The two groups will meet next Tuesday and Thursday and discuss sea, air and other trade agreements being negotiated between the two countries, the officials said. The Chinese delegation will be headed by Vice Premier Bo Yibo, and the United States will be represented by high-ranking Treasury Department officials, they said.

Details of the meeting are scheduled to be released at a press briefing today.

In a related action, Chinese and American government representatives yesterday initialed a three-year bilaterala trade pact to control burgeoning textile and apparel imports from China. The pact had been agreed to in principle in July. It is expected to be signed "in the near future," according to a spokesman for the U.S. Trade Representative.

The agreement, hammered out after months of sometimes stormy negotiations, applies to cotton, wool and man-made textiles and apparel exported from China into the United States between Jan. 1, 1980, and Dec. 31, 1982.

It establishes import levels on certain women's, girls' and infants' knit and woven shirts and blouses, men's and boys' woven shirts and all cotton trousers and man-made fiber sweaters.

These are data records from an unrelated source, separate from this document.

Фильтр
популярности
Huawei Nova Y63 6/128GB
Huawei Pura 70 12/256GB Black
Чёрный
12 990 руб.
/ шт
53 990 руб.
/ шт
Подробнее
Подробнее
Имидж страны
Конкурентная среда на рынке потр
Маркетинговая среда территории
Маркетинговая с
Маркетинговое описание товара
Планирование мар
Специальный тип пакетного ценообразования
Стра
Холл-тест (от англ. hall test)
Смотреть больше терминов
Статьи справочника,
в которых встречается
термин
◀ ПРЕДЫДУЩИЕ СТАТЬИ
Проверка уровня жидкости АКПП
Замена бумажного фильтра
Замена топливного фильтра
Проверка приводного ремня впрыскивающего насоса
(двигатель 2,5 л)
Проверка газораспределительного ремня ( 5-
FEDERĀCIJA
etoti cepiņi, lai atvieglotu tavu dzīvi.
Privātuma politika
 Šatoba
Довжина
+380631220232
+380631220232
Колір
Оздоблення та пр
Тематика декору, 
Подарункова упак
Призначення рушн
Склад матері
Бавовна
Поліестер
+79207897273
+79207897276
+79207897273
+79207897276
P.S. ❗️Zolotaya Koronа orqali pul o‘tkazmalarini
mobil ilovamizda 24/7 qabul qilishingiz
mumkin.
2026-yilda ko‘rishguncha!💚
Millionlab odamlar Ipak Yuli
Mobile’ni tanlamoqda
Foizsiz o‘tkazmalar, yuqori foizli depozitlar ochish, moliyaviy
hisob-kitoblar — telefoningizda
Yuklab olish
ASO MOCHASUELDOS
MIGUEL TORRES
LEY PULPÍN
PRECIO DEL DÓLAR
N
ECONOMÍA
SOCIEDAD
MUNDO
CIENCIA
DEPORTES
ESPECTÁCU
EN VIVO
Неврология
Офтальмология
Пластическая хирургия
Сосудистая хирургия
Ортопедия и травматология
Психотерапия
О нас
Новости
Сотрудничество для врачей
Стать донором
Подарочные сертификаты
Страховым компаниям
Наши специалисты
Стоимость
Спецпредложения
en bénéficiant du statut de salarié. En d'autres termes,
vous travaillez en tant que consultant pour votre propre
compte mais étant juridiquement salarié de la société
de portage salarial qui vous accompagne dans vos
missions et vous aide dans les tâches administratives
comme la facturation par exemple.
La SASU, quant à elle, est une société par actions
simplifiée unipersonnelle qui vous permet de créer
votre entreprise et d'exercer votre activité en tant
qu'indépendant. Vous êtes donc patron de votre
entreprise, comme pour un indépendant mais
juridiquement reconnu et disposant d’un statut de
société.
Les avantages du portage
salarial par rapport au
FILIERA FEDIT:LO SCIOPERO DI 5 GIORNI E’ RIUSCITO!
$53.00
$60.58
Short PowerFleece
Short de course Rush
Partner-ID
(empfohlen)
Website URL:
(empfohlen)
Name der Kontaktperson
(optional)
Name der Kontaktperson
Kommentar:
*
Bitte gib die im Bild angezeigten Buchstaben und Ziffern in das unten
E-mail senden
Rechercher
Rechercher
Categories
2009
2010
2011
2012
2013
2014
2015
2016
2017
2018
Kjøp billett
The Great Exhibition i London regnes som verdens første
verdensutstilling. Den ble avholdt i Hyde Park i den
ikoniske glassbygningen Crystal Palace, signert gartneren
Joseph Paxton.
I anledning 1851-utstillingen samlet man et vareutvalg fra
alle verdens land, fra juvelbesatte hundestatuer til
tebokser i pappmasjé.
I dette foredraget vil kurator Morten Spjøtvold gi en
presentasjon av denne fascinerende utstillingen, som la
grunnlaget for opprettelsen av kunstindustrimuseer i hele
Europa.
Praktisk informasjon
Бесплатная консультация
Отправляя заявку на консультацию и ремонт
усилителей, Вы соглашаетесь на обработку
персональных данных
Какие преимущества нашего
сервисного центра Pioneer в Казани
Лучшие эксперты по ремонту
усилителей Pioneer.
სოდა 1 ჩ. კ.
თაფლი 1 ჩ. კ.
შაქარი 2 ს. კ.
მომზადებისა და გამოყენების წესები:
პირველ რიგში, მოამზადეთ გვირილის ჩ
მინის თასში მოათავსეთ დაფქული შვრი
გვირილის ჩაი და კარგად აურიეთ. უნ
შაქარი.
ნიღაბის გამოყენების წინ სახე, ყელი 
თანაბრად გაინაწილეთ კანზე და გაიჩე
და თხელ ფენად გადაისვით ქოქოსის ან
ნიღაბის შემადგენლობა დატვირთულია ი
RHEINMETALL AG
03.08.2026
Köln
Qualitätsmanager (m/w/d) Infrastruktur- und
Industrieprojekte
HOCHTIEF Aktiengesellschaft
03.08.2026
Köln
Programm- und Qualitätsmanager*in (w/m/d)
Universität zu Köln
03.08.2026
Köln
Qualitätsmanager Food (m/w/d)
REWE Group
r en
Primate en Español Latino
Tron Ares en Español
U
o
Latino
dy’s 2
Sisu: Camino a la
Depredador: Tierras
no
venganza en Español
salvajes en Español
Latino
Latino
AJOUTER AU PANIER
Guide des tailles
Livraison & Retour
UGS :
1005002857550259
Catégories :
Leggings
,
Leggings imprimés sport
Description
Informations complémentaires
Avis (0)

Domestic textile industry officials had been concerned about the giant leaps Chinese goods were making in the U.S. market since 1970, when the only Chinese textile import was an 11-square-yard piece of wool carpet, a government official said.

The Chinese are now this country's second-largest supplier of some cotton products, according to government figures. Last year the Chinese exported into the United States 231.2 million square yards of textiles and related products, up from 84.7 million square yards in 1974 and 163,000 square yards in 1971.

No further details of the agreement will be available until it is signed, the trade representative spokesman said.